= Martin Lerner =

Martin Lerner (born 1936) is an American art historian and curator best known for his long tenure as the Curator of Indian and Southeast Asian Art at the Metropolitan Museum of Art (MET) in New York City, a position he held from 1972 until his retirement in 2003. Over the course of his career, Lerner significantly contributed to the study, preservation, and display of Asian art, particularly focusing on the art of India and Southeast Asia. However, his legacy has been clouded by his involvement in the controversy surrounding Cambodian looted art and his association with notorious art dealer Douglas Latchford.

== Early life and education ==
Martin Lerner (born 1936) is an American art historian specializing in South and Southeast Asian art. He taught art history at the University of California, Santa Barbara (1965–1966) and served as assistant curator of Oriental art at the Cleveland Museum of Art (1966–1972), while also teaching at Case Western Reserve University. In 1972, he joined the Metropolitan Museum of Art in New York, where he served in several curatorial roles, including curator of South and Southeast Asian art from 1978 until his retirement.

== Career at the Metropolitan Museum of Art ==
Lerner joined the Metropolitan Museum of Art in 1972 specializing in Indian and Southeast Asian art. His later association with art dealer Douglas Latchford, however, drew controversy and affected his professional reputation.

== Impact on the Metropolitan Museum of Art's Collection ==
Lerner expanded the Metropolitan's collection, acquiring works from Cambodia, Thailand, India, and Vietnam and established a dedicated gallery for Khmer art. Lerner worked with Douglas A. J. Latchford, a British-Thai businessman and collector who would later be indicted for trafficking looted Cambodian artifacts Latchford had a significant role in building the MET’s collection during the 1980s and 1990s. Starting in 1983, Latchford either donated or sold 13 key objects to the museum, many of which became highlights of the museum's collection of Khmer art. Among these were two large torsos of stone statues, the Kneeling Attendants, which were displayed at the entrance of the museum's Khmer gallery. Latchford donated these statues to the Metropolitan "in honor of Martin Lerner".

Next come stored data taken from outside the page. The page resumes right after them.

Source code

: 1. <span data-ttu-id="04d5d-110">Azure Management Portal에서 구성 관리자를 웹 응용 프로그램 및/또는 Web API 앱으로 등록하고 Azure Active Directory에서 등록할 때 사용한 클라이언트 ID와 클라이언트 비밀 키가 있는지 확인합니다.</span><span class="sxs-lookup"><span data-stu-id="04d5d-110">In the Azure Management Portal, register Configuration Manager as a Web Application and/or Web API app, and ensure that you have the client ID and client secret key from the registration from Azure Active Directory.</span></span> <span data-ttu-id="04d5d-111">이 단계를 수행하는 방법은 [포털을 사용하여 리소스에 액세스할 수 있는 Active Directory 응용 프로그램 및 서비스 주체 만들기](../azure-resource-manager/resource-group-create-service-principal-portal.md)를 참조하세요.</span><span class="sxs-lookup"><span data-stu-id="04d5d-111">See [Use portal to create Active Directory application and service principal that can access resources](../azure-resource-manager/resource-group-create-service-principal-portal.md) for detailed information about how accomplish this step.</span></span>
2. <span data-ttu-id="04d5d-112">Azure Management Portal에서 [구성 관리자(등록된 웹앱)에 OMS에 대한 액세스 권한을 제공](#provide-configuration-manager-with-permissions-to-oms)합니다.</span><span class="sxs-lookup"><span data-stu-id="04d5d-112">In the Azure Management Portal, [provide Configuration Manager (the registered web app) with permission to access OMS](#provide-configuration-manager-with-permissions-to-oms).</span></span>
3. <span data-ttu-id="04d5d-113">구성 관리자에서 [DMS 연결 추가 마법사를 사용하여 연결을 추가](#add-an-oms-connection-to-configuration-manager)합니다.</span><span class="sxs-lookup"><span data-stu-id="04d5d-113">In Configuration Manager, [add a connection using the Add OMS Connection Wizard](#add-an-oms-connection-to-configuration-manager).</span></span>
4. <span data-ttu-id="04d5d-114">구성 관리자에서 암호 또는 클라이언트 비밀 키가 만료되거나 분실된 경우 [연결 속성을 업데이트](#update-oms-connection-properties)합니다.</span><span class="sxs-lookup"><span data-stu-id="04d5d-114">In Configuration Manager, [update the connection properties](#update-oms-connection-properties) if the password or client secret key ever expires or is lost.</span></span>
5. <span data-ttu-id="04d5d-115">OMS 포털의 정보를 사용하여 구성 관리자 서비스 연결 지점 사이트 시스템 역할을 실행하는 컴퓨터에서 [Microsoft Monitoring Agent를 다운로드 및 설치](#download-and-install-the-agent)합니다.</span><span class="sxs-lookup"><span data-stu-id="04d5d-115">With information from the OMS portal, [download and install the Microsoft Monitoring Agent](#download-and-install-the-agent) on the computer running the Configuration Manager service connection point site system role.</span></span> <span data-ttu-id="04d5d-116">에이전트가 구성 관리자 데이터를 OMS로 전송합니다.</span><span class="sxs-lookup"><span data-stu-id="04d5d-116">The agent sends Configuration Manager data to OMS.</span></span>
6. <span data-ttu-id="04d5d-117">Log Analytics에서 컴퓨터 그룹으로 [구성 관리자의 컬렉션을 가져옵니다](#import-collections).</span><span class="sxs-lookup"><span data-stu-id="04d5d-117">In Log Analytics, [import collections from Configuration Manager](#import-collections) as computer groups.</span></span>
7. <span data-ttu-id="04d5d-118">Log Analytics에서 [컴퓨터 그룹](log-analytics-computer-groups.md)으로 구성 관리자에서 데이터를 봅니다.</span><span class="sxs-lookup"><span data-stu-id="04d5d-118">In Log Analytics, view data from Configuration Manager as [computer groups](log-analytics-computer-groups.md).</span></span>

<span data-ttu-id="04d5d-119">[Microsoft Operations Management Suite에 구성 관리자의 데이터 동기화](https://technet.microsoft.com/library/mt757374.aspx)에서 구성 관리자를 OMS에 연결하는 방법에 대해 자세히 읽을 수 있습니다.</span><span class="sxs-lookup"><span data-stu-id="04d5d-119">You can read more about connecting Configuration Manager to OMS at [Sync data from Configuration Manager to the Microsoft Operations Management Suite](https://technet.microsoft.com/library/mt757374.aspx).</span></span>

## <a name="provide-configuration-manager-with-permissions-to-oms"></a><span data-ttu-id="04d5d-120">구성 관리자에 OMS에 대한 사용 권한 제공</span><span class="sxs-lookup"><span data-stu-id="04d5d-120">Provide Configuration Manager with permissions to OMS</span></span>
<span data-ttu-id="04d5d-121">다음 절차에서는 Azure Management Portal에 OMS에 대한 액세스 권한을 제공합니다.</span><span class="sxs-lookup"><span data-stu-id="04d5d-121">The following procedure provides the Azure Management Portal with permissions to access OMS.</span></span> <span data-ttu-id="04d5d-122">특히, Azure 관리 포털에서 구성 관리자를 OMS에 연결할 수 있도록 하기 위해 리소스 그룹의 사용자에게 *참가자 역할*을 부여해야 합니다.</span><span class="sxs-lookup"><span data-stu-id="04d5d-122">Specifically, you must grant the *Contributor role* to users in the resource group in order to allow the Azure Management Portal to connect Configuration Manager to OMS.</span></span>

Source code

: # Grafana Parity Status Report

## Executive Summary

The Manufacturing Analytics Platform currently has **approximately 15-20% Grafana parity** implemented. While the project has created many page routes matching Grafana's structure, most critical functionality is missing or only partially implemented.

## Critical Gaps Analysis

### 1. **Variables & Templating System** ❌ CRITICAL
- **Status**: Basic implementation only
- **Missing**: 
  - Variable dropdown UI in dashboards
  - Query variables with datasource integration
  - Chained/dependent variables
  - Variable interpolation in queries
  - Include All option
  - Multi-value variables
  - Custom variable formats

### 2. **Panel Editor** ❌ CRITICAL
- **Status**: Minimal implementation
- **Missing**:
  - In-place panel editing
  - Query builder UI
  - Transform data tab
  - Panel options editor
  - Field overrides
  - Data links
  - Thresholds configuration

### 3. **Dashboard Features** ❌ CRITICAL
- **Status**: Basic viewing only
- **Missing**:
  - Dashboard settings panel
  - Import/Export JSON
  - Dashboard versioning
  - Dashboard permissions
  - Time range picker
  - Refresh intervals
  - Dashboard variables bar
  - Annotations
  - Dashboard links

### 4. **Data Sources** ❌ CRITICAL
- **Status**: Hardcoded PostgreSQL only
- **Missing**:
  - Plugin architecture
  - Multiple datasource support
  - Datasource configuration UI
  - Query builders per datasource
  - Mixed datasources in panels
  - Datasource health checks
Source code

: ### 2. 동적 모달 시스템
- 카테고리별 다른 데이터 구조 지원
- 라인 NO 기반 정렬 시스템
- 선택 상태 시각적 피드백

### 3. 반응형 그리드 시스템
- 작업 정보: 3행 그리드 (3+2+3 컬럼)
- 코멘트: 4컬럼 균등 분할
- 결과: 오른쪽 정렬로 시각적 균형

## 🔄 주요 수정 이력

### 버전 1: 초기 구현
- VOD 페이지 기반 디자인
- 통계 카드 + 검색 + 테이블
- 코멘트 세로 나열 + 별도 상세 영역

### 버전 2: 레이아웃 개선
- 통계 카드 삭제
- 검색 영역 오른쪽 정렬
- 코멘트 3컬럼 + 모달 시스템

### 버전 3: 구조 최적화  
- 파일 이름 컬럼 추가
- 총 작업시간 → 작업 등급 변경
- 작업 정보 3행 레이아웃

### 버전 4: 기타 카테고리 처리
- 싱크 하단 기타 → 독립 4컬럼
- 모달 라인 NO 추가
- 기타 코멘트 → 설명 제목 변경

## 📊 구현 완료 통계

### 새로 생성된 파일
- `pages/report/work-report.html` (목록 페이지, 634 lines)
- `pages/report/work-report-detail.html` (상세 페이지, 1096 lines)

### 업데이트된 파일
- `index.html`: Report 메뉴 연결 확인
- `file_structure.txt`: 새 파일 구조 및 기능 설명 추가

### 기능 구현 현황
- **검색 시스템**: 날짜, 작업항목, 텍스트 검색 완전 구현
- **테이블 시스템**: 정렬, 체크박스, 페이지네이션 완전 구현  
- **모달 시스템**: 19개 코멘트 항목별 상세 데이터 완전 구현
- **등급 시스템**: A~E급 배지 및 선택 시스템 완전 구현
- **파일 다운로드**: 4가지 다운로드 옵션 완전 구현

== Controversy and Involvement with Douglas Latchford ==
In the 2000s and 2010s, Lerner was accused of trafficking looted artifacts, many of which were sold to prominent museums, including the MET. According to a report by The New York Times dated August 18, 2022, documents retrieved from Latchford’s computer, which was handed over to the Cambodian government by Latchford’s daughter after his death, "show that Lerner used his expertise and reputation as a former Met expert to help Latchford market items for sale. In letters drawn up for Latchford clients, Lerner vouched for the value and significance of artifacts, in one case using language that closely tracked with what Latchford had asked him to write. They also owned at least one artifact together."

== Legacy ==
Martin Lerner’s career remains a subject of debate within the art world. While his contributions to the study and preservation of Indian and Southeast Asian art are significant, his involvement in the Cambodian art trafficking controversy has had a lasting impact on his legacy. The case surrounding Latchford’s illicit trade has prompted renewed scrutiny of museum practices, particularly regarding the acquisition of Asian antiquities in the latter half of the 20th century.